● **JOB ITEM**:
Each line of the material below is to be written out exactly. Leave out any picture.

● **DATA EXCERPTS**:
********************

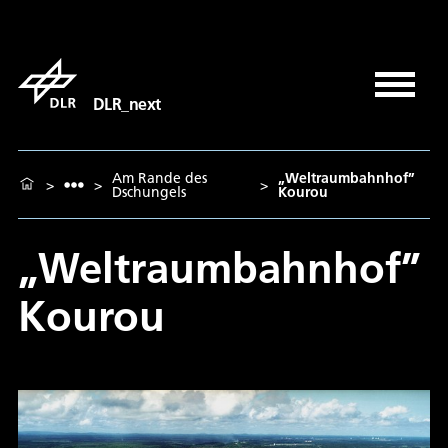
DLR_next
Am Rande des
„Weltraumbahnhof”
>
>
>
Dschungels
Kourou
„Weltraumbahnhof”
Kourou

********************

● **RESULT OF THIS EXERCISE**:
DLR_next
Am Rande des
„Weltraumbahnhof”
>
>
>
Dschungels
Kourou
„Weltraumbahnhof”
Kourou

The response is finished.